• Description of the task
Look below for the line containing "A micrograph at" and the line containing "Figure 2: 3-D"; repeat exactly those two lines and all lines between them, and nothing else.

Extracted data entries
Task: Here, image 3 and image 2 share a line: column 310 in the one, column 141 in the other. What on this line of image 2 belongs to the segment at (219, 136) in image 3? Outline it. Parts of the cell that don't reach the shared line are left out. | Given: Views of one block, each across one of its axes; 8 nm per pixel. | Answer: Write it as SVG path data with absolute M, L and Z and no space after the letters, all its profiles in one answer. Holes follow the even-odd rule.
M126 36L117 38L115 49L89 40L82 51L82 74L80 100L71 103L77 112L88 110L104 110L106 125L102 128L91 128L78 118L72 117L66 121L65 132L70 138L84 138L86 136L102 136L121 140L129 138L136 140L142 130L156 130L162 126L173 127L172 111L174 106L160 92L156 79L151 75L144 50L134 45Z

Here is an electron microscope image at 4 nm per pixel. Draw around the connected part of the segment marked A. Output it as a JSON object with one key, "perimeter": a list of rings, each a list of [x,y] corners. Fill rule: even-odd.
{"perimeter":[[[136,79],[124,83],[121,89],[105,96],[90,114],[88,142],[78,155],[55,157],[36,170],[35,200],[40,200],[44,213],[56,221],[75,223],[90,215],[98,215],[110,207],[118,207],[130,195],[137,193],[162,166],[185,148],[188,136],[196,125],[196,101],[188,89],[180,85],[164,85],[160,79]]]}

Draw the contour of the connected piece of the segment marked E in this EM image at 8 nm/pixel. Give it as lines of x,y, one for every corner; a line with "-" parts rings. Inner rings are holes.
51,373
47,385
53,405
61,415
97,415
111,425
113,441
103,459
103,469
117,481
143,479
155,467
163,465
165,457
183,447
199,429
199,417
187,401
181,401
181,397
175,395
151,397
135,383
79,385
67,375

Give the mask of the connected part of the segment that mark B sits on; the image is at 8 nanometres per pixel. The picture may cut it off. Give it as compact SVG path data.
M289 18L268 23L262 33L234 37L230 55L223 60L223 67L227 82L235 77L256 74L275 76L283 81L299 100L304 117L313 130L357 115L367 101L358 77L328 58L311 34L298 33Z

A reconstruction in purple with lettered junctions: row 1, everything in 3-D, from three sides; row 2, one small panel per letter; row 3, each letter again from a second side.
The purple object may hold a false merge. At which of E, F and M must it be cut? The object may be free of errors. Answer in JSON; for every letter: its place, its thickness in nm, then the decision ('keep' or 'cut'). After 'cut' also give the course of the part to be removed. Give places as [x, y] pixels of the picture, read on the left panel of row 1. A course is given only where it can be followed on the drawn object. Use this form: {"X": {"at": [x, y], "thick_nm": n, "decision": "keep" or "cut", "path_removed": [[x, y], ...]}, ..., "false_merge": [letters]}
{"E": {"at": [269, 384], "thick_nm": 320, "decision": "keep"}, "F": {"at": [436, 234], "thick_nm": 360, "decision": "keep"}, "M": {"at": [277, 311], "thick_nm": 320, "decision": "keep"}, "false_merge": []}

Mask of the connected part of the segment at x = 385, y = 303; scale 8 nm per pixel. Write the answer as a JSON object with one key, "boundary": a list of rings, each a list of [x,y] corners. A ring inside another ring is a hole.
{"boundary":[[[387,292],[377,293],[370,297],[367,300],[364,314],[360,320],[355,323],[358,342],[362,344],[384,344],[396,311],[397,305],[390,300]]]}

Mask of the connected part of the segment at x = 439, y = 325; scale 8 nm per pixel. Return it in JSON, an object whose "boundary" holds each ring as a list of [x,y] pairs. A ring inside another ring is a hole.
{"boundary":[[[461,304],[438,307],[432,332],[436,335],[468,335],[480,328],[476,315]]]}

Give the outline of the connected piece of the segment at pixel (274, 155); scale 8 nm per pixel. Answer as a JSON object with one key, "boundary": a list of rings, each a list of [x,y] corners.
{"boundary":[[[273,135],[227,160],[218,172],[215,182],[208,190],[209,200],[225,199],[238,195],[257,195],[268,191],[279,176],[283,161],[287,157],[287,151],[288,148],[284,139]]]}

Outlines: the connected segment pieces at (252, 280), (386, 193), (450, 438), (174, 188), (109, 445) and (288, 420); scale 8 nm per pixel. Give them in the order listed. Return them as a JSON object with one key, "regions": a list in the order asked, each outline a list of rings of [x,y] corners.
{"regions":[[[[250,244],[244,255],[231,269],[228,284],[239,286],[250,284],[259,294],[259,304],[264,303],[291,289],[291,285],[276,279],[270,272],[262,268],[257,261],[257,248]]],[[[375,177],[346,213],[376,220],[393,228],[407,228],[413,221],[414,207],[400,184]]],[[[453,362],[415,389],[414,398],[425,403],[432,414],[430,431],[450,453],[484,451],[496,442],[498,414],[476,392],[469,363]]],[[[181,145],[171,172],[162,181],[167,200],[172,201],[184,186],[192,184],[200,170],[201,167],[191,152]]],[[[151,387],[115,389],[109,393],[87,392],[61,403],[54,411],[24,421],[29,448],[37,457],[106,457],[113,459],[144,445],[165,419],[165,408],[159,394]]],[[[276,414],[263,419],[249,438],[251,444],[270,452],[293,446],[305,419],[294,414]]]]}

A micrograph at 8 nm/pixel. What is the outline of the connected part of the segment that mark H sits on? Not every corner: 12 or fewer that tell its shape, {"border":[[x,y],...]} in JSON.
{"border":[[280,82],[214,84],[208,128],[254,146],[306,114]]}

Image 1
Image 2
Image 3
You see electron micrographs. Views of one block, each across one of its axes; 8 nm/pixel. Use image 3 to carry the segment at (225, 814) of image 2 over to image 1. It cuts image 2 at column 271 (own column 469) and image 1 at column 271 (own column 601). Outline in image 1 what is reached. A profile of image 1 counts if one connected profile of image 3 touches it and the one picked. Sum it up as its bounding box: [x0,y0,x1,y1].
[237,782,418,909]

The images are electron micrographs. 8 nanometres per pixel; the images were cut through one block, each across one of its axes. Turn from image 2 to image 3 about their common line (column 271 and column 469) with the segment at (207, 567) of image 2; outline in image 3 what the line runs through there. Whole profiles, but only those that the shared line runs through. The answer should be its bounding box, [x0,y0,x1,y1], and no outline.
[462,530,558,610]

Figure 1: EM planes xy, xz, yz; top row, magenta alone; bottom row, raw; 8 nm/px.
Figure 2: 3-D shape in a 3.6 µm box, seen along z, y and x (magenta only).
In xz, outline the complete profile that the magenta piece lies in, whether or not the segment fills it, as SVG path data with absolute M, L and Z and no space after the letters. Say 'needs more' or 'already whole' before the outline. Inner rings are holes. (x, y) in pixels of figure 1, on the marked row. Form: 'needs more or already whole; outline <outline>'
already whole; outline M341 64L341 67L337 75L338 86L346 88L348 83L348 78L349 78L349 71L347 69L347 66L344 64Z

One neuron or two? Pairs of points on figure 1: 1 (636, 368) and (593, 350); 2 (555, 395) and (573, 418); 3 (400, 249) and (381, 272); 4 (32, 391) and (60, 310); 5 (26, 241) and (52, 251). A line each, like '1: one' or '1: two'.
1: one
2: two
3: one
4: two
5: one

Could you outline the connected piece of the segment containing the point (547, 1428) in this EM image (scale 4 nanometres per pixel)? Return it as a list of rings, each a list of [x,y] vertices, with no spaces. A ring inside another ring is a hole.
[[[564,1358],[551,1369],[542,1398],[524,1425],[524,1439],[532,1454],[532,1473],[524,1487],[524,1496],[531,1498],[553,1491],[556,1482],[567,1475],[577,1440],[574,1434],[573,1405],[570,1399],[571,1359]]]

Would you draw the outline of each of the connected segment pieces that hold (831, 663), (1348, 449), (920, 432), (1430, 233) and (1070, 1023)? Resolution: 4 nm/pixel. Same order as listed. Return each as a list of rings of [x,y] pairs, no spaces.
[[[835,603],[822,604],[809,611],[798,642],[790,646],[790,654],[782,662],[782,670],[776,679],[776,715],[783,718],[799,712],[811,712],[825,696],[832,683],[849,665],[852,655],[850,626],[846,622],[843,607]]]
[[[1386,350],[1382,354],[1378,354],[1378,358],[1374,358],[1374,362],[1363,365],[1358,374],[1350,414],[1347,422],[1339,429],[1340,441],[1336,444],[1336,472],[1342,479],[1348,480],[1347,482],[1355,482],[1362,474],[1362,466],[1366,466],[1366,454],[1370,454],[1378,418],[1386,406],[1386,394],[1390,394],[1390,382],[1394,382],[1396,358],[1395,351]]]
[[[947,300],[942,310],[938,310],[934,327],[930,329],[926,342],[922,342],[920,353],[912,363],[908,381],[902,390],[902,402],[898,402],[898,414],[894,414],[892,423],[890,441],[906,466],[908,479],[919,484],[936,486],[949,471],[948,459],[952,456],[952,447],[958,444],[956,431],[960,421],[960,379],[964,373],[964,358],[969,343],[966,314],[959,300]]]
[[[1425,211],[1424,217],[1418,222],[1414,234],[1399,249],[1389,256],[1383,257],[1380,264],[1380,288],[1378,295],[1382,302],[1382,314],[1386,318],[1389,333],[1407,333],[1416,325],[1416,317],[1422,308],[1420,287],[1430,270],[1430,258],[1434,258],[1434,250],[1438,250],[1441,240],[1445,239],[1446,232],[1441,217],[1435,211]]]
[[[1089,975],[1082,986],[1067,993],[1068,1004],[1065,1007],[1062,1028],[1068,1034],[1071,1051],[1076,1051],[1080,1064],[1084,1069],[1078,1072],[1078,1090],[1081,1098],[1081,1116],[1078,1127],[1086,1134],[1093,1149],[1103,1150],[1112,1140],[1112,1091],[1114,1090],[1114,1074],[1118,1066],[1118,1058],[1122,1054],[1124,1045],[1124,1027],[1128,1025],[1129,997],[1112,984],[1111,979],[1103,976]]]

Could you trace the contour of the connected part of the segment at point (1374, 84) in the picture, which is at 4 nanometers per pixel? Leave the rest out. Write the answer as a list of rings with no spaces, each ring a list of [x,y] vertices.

• Response area
A micrograph at 8 nm/pixel. What is the outline of the connected part of the segment that mark H sits on? Not every corner: 12 or fewer that tell its shape, {"border":[[x,y],...]} in JSON.
{"border":[[280,82],[214,84],[208,128],[254,146],[306,114]]}

Image 1
Image 2
Image 3
You see electron micrographs. Views of one block, each across one of its axes; 8 nm/pixel. Use image 3 to carry the segment at (225, 814) of image 2 over to image 1. It cuts image 2 at column 271 (own column 469) and image 1 at column 271 (own column 601). Outline in image 1 what is reached. A profile of image 1 counts if one connected profile of image 3 touches it and the one picked. Sum it up as its bounding box: [x0,y0,x1,y1].
[237,782,418,909]

The images are electron micrographs. 8 nanometres per pixel; the images were cut through one block, each across one of its axes. Turn from image 2 to image 3 about their common line (column 271 and column 469) with the segment at (207, 567) of image 2; outline in image 3 what the line runs through there. Whole profiles, but only those that the shared line runs through. The answer should be its bounding box, [x0,y0,x1,y1], and no outline.
[462,530,558,610]

Figure 1: EM planes xy, xz, yz; top row, magenta alone; bottom row, raw; 8 nm/px.
Figure 2: 3-D shape in a 3.6 µm box, seen along z, y and x (magenta only).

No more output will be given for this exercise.